#### [What is needed]
Retype every line of text in the listing below without changing anything, and leave the pictures out.

-------- Dataset content --------

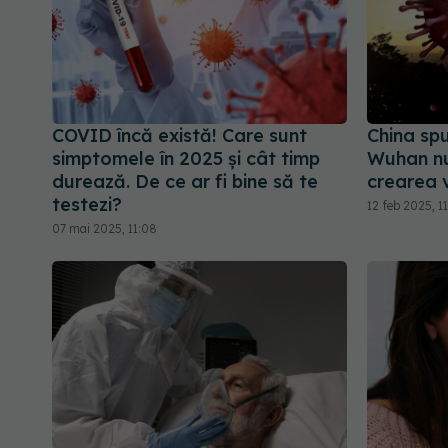
COVID încă există! Care sunt
China spu
simptomele în 2025 și cât timp
Wuhan nu 
durează. De ce ar fi bine să te
crearea 
testezi?
12 feb 2025, 1
07 mai 2025, 11:08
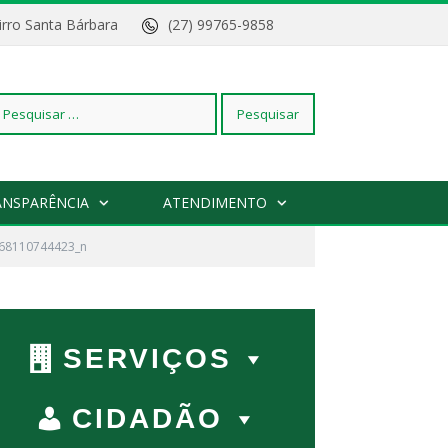
Bairro Santa Bárbara
(27) 99765-9858
squisar
ANSPARÊNCIA
ATENDIMENTO
68110744423_n
r:
SERVIÇOS
CIDADÃO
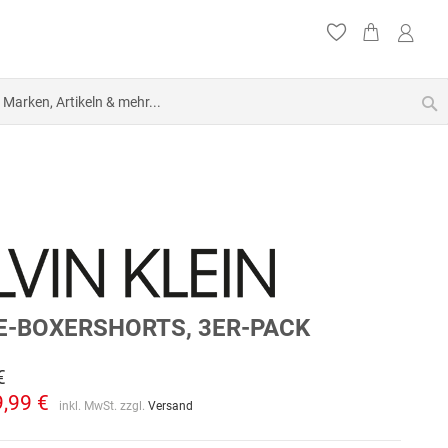
S
E-BOXERSHORTS, 3ER-PACK
€
9,99 €
inkl. MwSt. zzgl.
Versand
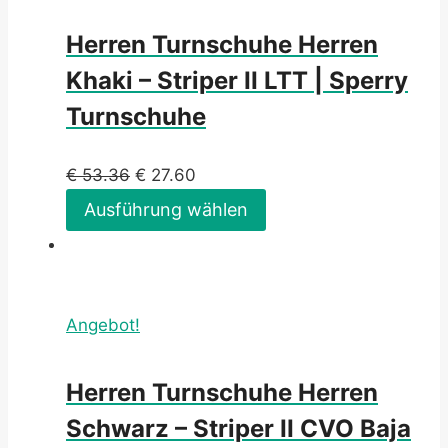
Herren Turnschuhe Herren
Khaki – Striper II LTT | Sperry
Turnschuhe
€
53.36
€
27.60
Ausführung wählen
Angebot!
Herren Turnschuhe Herren
Schwarz – Striper II CVO Baja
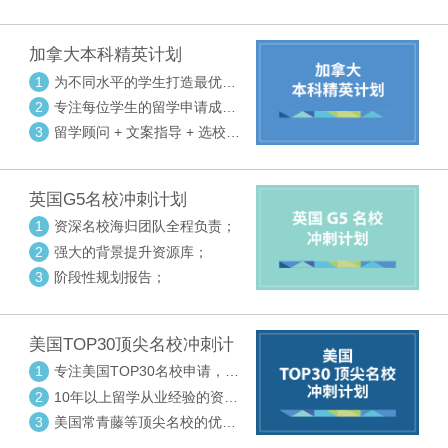
请审核三大环节紧密配合
加拿大本科精英计划
1
为不同水平的学生打造最优选
校方案
2
专注每位学生的留学申请成功
率
3
留学顾问 + 文案指导 + 选校申
请审核三大环节紧密配合
英国G5名校冲刺计划
1
资深名校海归团队全程负责；
2
强大的背景提升资源库；
3
阶段性规划报告；
美国TOP30顶尖名校冲刺计
划
1
专注美国TOP30名校申请，高
度个性化指导
2
10年以上留学从业经验的资深
中方顾问
3
美国常青藤等顶尖名校的优秀
外籍顾问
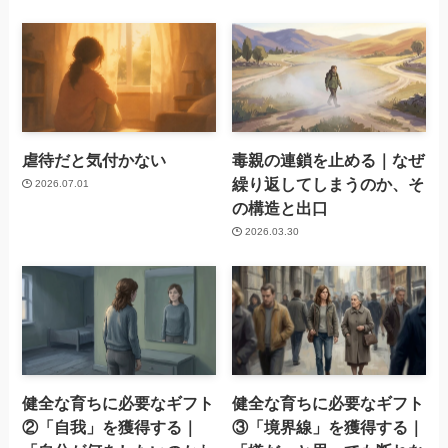
虐待だと気付かない
毒親の連鎖を止める｜なぜ
繰り返してしまうのか、そ
2026.07.01
の構造と出口
2026.03.30
健全な育ちに必要なギフト
健全な育ちに必要なギフト
②「自我」を獲得する｜
③「境界線」を獲得する｜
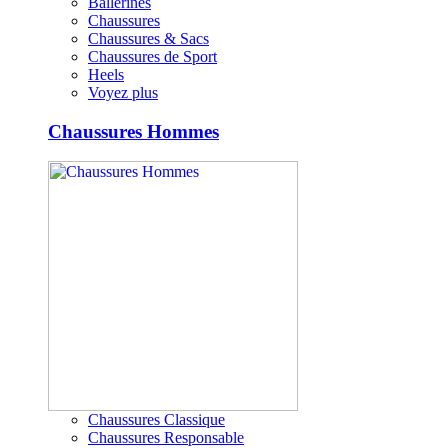
Ballerines
Chaussures
Chaussures & Sacs
Chaussures de Sport
Heels
Voyez plus
Chaussures Hommes
Chaussures Classique
Chaussures Responsable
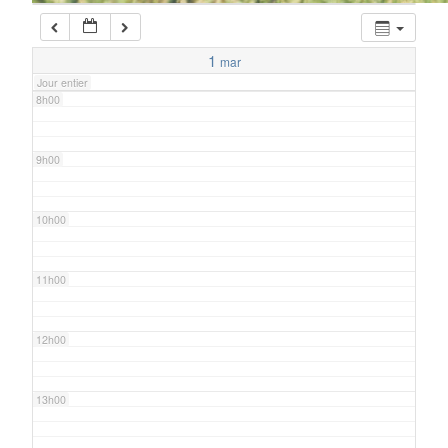
7h00
1
mar
Jour entier
8h00
9h00
10h00
11h00
12h00
13h00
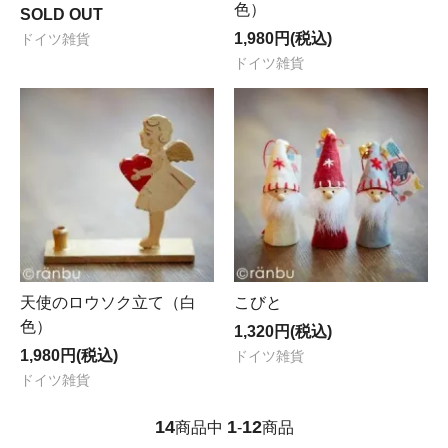
色）
SOLD OUT
1,980円(税込)
ドイツ雑貨
ドイツ雑貨
天使のロウソク立て（白
こびと
色）
1,320円(税込)
1,980円(税込)
ドイツ雑貨
ドイツ雑貨
14
1
12
商品中
-
商品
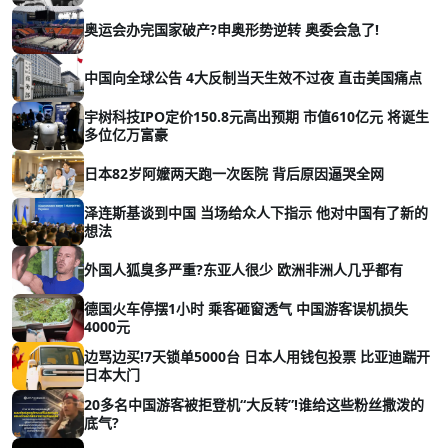
奥运会办完国家破产?申奥形势逆转 奥委会急了!
中国向全球公告 4大反制当天生效不过夜 直击美国痛点
宇树科技IPO定价150.8元高出预期 市值610亿元 将诞生
多位亿万富豪
日本82岁阿嬤两天跑一次医院 背后原因逼哭全网
泽连斯基谈到中国 当场给众人下指示 他对中国有了新的
想法
外国人狐臭多严重?东亚人很少 欧洲非洲人几乎都有
德国火车停摆1小时 乘客砸窗透气 中国游客误机损失
4000元
边骂边买!7天锁单5000台 日本人用钱包投票 比亚迪踹开
日本大门
20多名中国游客被拒登机“大反转”!谁给这些粉丝撒泼的
底气?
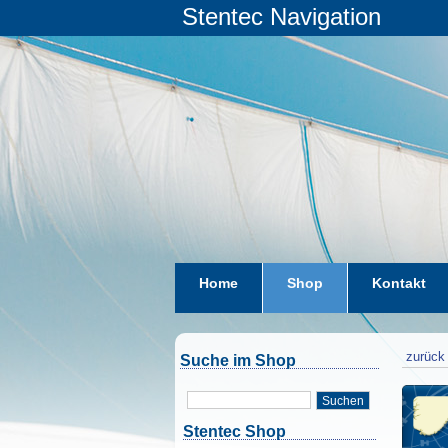
Stentec Navigation
Home
Shop
Kontakt
zurück 
Suche im Shop
Suchen
Stentec Shop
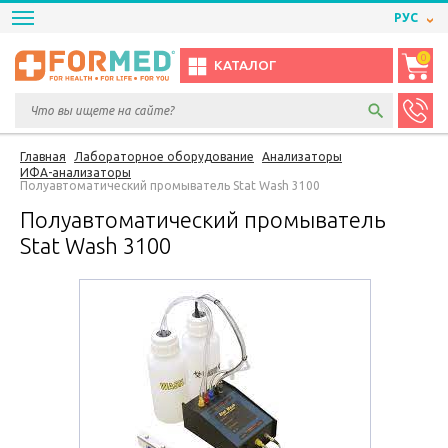
РУС
0
КАТАЛОГ
Главная
Лабораторное оборудование
Анализаторы
ИФА-анализаторы
Полуавтоматический промыватель Stat Wash 3100
Полуавтоматический промыватель
Stat Wash 3100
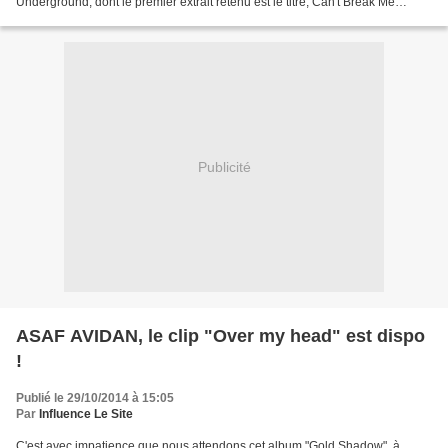
Underground, dont le premier extrait retenu est le titre, Can't Break Me
Down. Pour l'occasion l'anglais...
Publicité
ASAF AVIDAN, le clip "Over my head" est dispo
!
Publié le 29/10/2014 à 15:05
Par
Influence Le Site
C'est avec impatience que nous attendons cet album "Gold Shadow", à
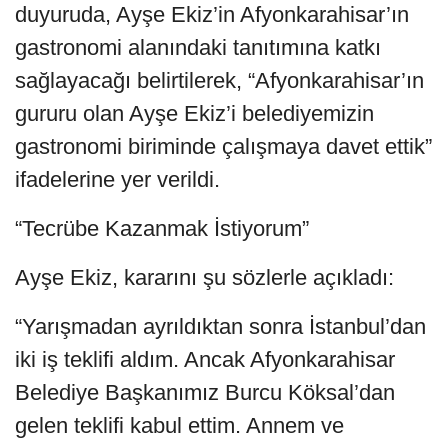
duyuruda, Ayşe Ekiz’in Afyonkarahisar’ın
gastronomi alanındaki tanıtımına katkı
sağlayacağı belirtilerek, “Afyonkarahisar’ın
gururu olan Ayşe Ekiz’i belediyemizin
gastronomi biriminde çalışmaya davet ettik”
ifadelerine yer verildi.
“Tecrübe Kazanmak İstiyorum”
Ayşe Ekiz, kararını şu sözlerle açıkladı:
“Yarışmadan ayrıldıktan sonra İstanbul’dan
iki iş teklifi aldım. Ancak Afyonkarahisar
Belediye Başkanımız Burcu Köksal’dan
gelen teklifi kabul ettim. Annem ve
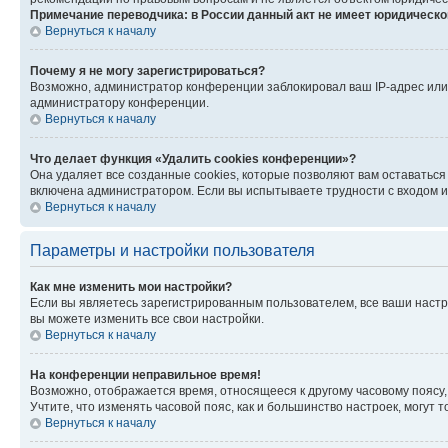
Примечание переводчика: в России данный акт не имеет юридическо
Вернуться к началу
Почему я не могу зарегистрироваться?
Возможно, администратор конференции заблокировал ваш IP-адрес или 
администратору конференции.
Вернуться к началу
Что делает функция «Удалить cookies конференции»?
Она удаляет все созданные cookies, которые позволяют вам оставатьс
включена администратором. Если вы испытываете трудности с входом и
Вернуться к началу
Параметры и настройки пользователя
Как мне изменить мои настройки?
Если вы являетесь зарегистрированным пользователем, все ваши настр
вы можете изменить все свои настройки.
Вернуться к началу
На конференции неправильное время!
Возможно, отображается время, относящееся к другому часовому поясу, а 
Учтите, что изменять часовой пояс, как и большинство настроек, могут
Вернуться к началу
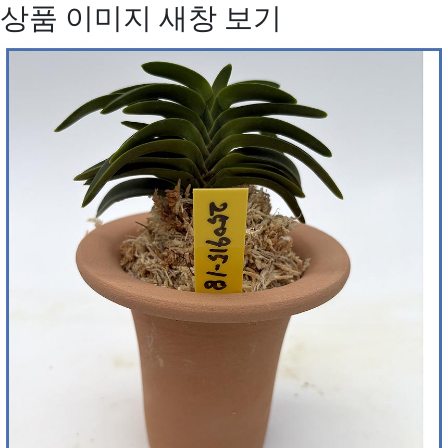
상품 이미지 새창 보기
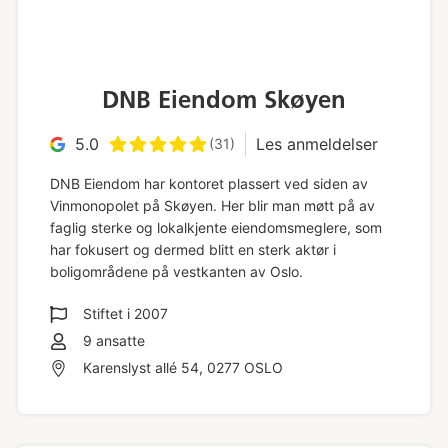
DNB Eiendom Skøyen
5.0
Les anmeldelser
(31)
DNB Eiendom har kontoret plassert ved siden av
Vinmonopolet på Skøyen. Her blir man møtt på av
faglig sterke og lokalkjente eiendomsmeglere, som
har fokusert og dermed blitt en sterk aktør i
boligområdene på vestkanten av Oslo.
Stiftet i
2007
9
ansatte
Karenslyst allé 54, 0277 OSLO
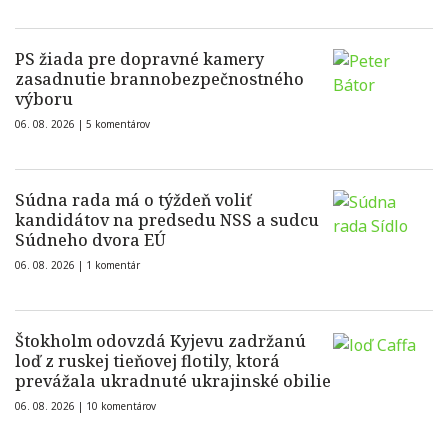
PS žiada pre dopravné kamery
zasadnutie brannobezpečnostného
výboru
06. 08. 2026 |
5 komentárov
Súdna rada má o týždeň voliť
kandidátov na predsedu NSS a sudcu
Súdneho dvora EÚ
06. 08. 2026 |
1 komentár
Štokholm odovzdá Kyjevu zadržanú
loď z ruskej tieňovej flotily, ktorá
prevážala ukradnuté ukrajinské obilie
06. 08. 2026 |
10 komentárov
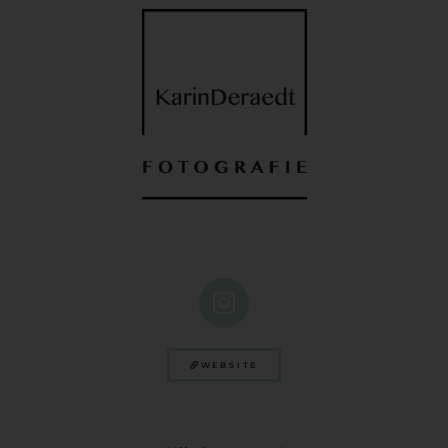
WEBSITE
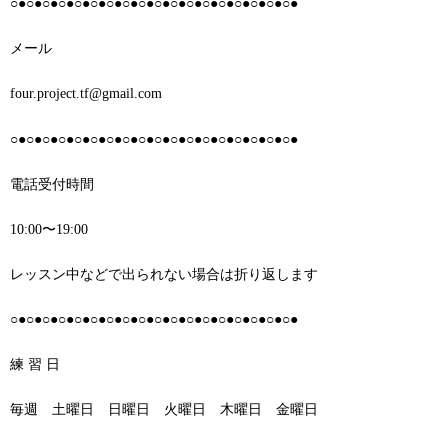
○●○●○●○●○●○●○●○●○●○●○●○●○●○●○●○●○●○●
メール
four.project.tf@gmail.com
○●○●○●○●○●○●○●○●○●○●○●○●○●○●○●○●○●○●
電話受付時間
10:00〜19:00
レッスン中などで出られない場合は折り返します
○●○●○●○●○●○●○●○●○●○●○●○●○●○●○●○●○●○●
練 習 日
毎週 土曜日 日曜日 火曜日 木曜日 金曜日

--------

#### [Answer to the problem]
COVID încă există! Care sunt
China spu
simptomele în 2025 și cât timp
Wuhan nu 
durează. De ce ar fi bine să te
crearea 
testezi?
12 feb 2025, 1
07 mai 2025, 11:08
Bairro Santa Bárbara
(27) 99765-9858
squisar
ANSPARÊNCIA
ATENDIMENTO
68110744423_n
r:
SERVIÇOS
CIDADÃO
S
E-BOXERSHORTS, 3ER-PACK
€
9,99 €
inkl. MwSt. zzgl.
Versand
Herren Turnschuhe Herren
Khaki – Striper II LTT | Sperry
Turnschuhe
€
53.36
€
27.60
Ausführung wählen
Angebot!
Herren Turnschuhe Herren
Schwarz – Striper II CVO Baja
请审核三大环节紧密配合
加拿大本科精英计划
1
为不同水平的学生打造最优选
校方案
2
专注每位学生的留学申请成功
率
3
留学顾问 + 文案指导 + 选校申
请审核三大环节紧密配合
英国G5名校冲刺计划
1
资深名校海归团队全程负责；
2
强大的背景提升资源库；
3
阶段性规划报告；
美国TOP30顶尖名校冲刺计
划
1
专注美国TOP30名校申请，高
度个性化指导
2
10年以上留学从业经验的资深
中方顾问
3
美国常青藤等顶尖名校的优秀
外籍顾问
虐待だと気付かない
毒親の連鎖を止める｜なぜ
繰り返してしまうのか、そ
2026.07.01
の構造と出口
2026.03.30
健全な育ちに必要なギフト
健全な育ちに必要なギフト
②「自我」を獲得する｜
③「境界線」を獲得する｜
Ballerines
Chaussures
Chaussures & Sacs
Chaussures de Sport
Heels
Voyez plus
Chaussures Hommes
Chaussures Classique
Chaussures Responsable
7h00
1
mar
Jour entier
8h00
9h00
10h00
11h00
12h00
13h00
色）
SOLD OUT
1,980円(税込)
ドイツ雑貨
ドイツ雑貨
天使のロウソク立て（白
こびと
色）
1,320円(税込)
1,980円(税込)
ドイツ雑貨
ドイツ雑貨
14
1
12
商品中
-
商品
奥运会办完国家破产?申奥形势逆转 奥委会急了!
中国向全球公告 4大反制当天生效不过夜 直击美国痛点
宇树科技IPO定价150.8元高出预期 市值610亿元 将诞生
多位亿万富豪
日本82岁阿嬤两天跑一次医院 背后原因逼哭全网
泽连斯基谈到中国 当场给众人下指示 他对中国有了新的
想法
外国人狐臭多严重?东亚人很少 欧洲非洲人几乎都有
德国火车停摆1小时 乘客砸窗透气 中国游客误机损失
4000元
边骂边买!7天锁单5000台 日本人用钱包投票 比亚迪踹开
日本大门
20多名中国游客被拒登机“大反转”!谁给这些粉丝撒泼的
底气?
Stentec Navigation
Home
Shop
Kontakt
zurück 
Suche im Shop
Suchen
Stentec Shop
РУС
0
КАТАЛОГ
Главная
Лабораторное оборудование
Анализаторы
ИФА-анализаторы
Полуавтоматический промыватель Stat Wash 3100
Полуавтоматический промыватель
Stat Wash 3100
Underground, dont le premier extrait retenu est le titre, Can't Break Me
Down. Pour l'occasion l'anglais...
Publicité
ASAF AVIDAN, le clip "Over my head" est dispo
!
Publié le 29/10/2014 à 15:05
Par
Influence Le Site
C'est avec impatience que nous attendons cet album "Gold Shadow", à
duyuruda, Ayşe Ekiz’in Afyonkarahisar’ın
gastronomi alanındaki tanıtımına katkı
sağlayacağı belirtilerek, “Afyonkarahisar’ın
gururu olan Ayşe Ekiz’i belediyemizin
gastronomi biriminde çalışmaya davet ettik”
ifadelerine yer verildi.
“Tecrübe Kazanmak İstiyorum”
Ayşe Ekiz, kararını şu sözlerle açıkladı:
“Yarışmadan ayrıldıktan sonra İstanbul’dan
iki iş teklifi aldım. Ancak Afyonkarahisar
Belediye Başkanımız Burcu Köksal’dan
gelen teklifi kabul ettim. Annem ve
Примечание переводчика: в России данный акт не имеет юридическо
Вернуться к началу
Почему я не могу зарегистрироваться?
Возможно, администратор конференции заблокировал ваш IP-адрес или 
администратору конференции.
Вернуться к началу
Что делает функция «Удалить cookies конференции»?
Она удаляет все созданные cookies, которые позволяют вам оставатьс
включена администратором. Если вы испытываете трудности с входом и
Вернуться к началу
Параметры и настройки пользователя
Как мне изменить мои настройки?
Если вы являетесь зарегистрированным пользователем, все ваши настр
вы можете изменить все свои настройки.
Вернуться к началу
На конференции неправильное время!
Возможно, отображается время, относящееся к другому часовому поясу, а 
Учтите, что изменять часовой пояс, как и большинство настроек, могут
Вернуться к началу
상품 이미지 새창 보기
DNB Eiendom Skøyen
5.0
Les anmeldelser
(31)
DNB Eiendom har kontoret plassert ved siden av
Vinmonopolet på Skøyen. Her blir man møtt på av
faglig sterke og lokalkjente eiendomsmeglere, som
har fokusert og dermed blitt en sterk aktør i
boligområdene på vestkanten av Oslo.
Stiftet i
2007
9
ansatte
Karenslyst allé 54, 0277 OSLO
PS žiada pre dopravné kamery
zasadnutie brannobezpečnostného
výboru
06. 08. 2026 |
5 komentárov
Súdna rada má o týždeň voliť
kandidátov na predsedu NSS a sudcu
Súdneho dvora EÚ
06. 08. 2026 |
1 komentár
Štokholm odovzdá Kyjevu zadržanú
loď z ruskej tieňovej flotily, ktorá
prevážala ukradnuté ukrajinské obilie
06. 08. 2026 |
10 komentárov
WEBSITE
○●○●○●○●○●○●○●○●○●○●○●○●○●○●○●○●○●○●
メール
four.project.tf@gmail.com
○●○●○●○●○●○●○●○●○●○●○●○●○●○●○●○●○●○●
電話受付時間
10:00〜19:00
レッスン中などで出られない場合は折り返します
○●○●○●○●○●○●○●○●○●○●○●○●○●○●○●○●○●○●
練 習 日
毎週 土曜日 日曜日 火曜日 木曜日 金曜日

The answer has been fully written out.